I’m still pretty new to Haskell, slowly working my way through Real World Haskell. But they do mention space leaks in that book, and I *think* this code I wrote recently is probably space-leaky because `solve` will return an expression which reduces to 1+(1+(1+(1+(1+(1+…)))…)))
https://gist.github.com/968189
This should stream nicely, although it doesn’t. https://gist.github.com/969253
Seems like this code:
leaky_length xs = length' xs 0
where length' [] n = n
length' (x:xs) n = length' xs (n + 1)
should be absolutely straightforward tail recursion… does Haskell not do tail recursion optimization?
yachris: Yep, that function is tail recursive. The problem is more insidious: n + 1 is a thunk, and you may notice that n is not forced until the list is empty, so the chain of thunks builds up on the heap instead.
Whoops, sorry, should have google’d first:
http://stackoverflow.com/questions/412919/how-does-haskell-tail-recursion-work
f _ = (a, b)
where
a = space !! 10000 -- time intensive
b = space !! 10001 -- time intensive
space = [0..10001] -- space intensive
main = do
let list = fmap f [1..]
print $ fmap fst list -- a is forced, not forcing b means space is not freed
print $ list
Tyler: Your code doesn’t “space leak” per se; the real problem is that you fail to manage a tail-call, which means that the stack will grow as you evaluate that function.
fuzxxl: I diagnosed your space leak: the problem is that fromListWith is not strict w.r.t. the combining function.
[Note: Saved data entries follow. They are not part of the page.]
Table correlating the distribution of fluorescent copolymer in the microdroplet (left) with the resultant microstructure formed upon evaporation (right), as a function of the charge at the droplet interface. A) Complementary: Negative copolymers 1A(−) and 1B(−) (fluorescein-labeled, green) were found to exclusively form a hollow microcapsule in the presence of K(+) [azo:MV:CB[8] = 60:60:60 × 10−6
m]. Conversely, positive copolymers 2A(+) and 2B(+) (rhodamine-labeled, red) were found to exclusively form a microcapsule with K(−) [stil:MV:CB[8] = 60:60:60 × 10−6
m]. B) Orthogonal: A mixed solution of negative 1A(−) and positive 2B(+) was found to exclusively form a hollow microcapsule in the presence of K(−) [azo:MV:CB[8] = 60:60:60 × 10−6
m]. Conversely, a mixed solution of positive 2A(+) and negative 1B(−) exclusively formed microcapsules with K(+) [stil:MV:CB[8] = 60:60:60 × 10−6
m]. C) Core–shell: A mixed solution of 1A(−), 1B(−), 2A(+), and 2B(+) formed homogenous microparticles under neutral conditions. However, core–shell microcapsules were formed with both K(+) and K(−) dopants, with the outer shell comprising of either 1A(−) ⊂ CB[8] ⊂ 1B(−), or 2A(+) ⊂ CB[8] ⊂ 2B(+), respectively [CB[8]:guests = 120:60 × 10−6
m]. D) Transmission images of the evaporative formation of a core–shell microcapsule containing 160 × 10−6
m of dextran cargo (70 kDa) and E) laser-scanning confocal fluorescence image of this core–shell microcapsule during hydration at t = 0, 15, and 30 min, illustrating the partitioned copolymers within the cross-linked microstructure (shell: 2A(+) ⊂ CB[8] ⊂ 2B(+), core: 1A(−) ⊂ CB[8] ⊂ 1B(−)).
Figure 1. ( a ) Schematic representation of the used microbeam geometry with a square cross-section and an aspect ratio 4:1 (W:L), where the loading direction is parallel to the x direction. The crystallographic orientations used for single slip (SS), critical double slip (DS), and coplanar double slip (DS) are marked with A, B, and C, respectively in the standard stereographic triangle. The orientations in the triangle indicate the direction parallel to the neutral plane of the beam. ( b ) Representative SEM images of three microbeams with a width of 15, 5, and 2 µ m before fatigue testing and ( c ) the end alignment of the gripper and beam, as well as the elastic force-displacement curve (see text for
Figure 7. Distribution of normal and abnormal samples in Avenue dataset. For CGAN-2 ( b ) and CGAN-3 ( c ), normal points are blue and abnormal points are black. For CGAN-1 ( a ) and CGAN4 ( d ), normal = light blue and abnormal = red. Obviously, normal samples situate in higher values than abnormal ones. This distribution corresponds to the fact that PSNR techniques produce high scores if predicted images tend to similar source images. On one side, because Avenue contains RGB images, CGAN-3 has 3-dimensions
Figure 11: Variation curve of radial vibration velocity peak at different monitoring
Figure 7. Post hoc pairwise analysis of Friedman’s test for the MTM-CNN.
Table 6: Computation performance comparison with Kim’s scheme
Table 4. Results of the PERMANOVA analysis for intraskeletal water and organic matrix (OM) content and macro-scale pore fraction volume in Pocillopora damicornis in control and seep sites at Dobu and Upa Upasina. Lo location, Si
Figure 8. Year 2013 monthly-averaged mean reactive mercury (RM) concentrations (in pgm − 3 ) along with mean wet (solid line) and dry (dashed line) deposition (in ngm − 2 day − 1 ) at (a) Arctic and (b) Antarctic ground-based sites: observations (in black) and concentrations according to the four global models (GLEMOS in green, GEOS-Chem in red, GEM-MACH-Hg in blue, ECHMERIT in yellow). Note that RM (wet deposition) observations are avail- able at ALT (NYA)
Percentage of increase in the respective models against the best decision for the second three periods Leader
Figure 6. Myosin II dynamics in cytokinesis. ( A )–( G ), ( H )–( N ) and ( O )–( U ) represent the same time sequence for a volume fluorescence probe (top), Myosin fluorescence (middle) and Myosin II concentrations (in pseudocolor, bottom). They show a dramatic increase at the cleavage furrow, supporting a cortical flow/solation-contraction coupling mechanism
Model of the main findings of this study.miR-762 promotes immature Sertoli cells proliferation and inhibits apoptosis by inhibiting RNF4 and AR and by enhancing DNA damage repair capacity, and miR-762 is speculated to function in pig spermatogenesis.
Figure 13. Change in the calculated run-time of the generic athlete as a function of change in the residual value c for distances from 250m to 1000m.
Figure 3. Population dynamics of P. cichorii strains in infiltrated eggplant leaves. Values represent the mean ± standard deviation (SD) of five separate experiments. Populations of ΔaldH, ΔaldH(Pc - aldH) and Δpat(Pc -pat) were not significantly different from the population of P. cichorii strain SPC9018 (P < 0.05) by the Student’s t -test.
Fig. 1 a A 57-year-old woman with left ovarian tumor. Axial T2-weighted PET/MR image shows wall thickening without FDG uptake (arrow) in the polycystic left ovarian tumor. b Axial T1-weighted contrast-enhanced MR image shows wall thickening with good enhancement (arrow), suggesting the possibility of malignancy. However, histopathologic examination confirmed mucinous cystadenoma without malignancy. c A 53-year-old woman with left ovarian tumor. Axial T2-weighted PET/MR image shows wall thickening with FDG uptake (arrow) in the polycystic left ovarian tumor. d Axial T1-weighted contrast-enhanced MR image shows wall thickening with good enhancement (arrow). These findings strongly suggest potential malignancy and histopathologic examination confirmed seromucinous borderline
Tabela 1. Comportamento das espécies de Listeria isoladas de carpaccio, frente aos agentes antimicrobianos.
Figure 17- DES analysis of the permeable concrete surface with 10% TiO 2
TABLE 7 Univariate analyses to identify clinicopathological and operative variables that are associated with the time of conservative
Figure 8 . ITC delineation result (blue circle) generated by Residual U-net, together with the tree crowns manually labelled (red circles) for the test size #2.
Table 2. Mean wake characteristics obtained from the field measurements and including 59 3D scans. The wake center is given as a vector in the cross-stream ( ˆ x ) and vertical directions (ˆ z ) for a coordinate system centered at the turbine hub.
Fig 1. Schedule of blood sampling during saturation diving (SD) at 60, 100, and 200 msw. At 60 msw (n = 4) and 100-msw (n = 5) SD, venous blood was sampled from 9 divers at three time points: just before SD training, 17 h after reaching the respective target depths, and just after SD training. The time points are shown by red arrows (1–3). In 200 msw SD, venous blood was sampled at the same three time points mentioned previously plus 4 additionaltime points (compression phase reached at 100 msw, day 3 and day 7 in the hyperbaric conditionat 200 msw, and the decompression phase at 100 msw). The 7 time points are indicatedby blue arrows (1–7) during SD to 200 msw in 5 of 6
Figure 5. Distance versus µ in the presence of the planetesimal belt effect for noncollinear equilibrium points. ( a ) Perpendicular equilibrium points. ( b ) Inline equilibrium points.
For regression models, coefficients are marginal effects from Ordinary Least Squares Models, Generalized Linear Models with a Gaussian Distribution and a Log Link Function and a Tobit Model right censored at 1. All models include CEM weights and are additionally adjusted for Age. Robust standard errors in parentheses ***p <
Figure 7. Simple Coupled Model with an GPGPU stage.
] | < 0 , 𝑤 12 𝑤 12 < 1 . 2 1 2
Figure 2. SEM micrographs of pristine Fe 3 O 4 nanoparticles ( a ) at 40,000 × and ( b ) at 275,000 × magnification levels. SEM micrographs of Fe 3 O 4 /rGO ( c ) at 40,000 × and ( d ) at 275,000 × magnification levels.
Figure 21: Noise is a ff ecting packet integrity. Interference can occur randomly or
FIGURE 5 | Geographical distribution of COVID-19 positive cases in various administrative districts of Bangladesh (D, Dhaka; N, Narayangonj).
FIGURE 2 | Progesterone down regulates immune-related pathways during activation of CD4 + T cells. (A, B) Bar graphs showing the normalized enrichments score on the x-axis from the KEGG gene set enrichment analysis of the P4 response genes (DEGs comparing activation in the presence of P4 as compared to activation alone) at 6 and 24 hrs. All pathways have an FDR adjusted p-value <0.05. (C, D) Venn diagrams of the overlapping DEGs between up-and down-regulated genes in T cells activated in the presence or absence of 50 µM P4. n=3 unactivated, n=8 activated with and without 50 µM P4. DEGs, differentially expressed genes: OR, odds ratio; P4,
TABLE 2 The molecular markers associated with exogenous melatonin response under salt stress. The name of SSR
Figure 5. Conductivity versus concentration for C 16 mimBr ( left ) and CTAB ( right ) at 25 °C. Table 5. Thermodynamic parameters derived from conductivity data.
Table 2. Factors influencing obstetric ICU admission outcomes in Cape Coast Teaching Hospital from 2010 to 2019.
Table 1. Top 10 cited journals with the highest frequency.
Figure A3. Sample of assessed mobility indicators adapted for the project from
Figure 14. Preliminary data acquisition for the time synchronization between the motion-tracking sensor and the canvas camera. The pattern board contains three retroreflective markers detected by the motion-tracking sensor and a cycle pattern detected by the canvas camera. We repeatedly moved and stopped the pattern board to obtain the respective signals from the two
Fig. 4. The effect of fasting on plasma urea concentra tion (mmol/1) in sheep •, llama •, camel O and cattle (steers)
So if you swap that out with:
fromListWith' :: Ord k => (a -> a -> a) -> [(k,a)] -> Map k afromListWith' f xs
= foldl' ins empty xs
where
ins t (k,x) = insertWith' f k x t
it uses constant space. Note that the original does stream nicely (the hint is that the heap profile shows lots of thunks, *not* cons cells.
Interesting. So my http://blog.ezyang.com/2011/05/calling-all-space-leaks/#comment-2418 looks like a selector leak. Should I expect ghc to do the right strictness annotation here?
No, I actually think your leak is due to the full laziness transformation. But I haven’t experimentally verified yet.
In fact MFE transformation makes it not leak. My original problem was more complex with no MFE transformation possible. Without optimization, this simple example leaks. For every member of the `list’, in the pair `(a, b)’ only `a’ is forced and because `b’ is not, the whole intermediate datastructure (`space’) has to be kept in memory.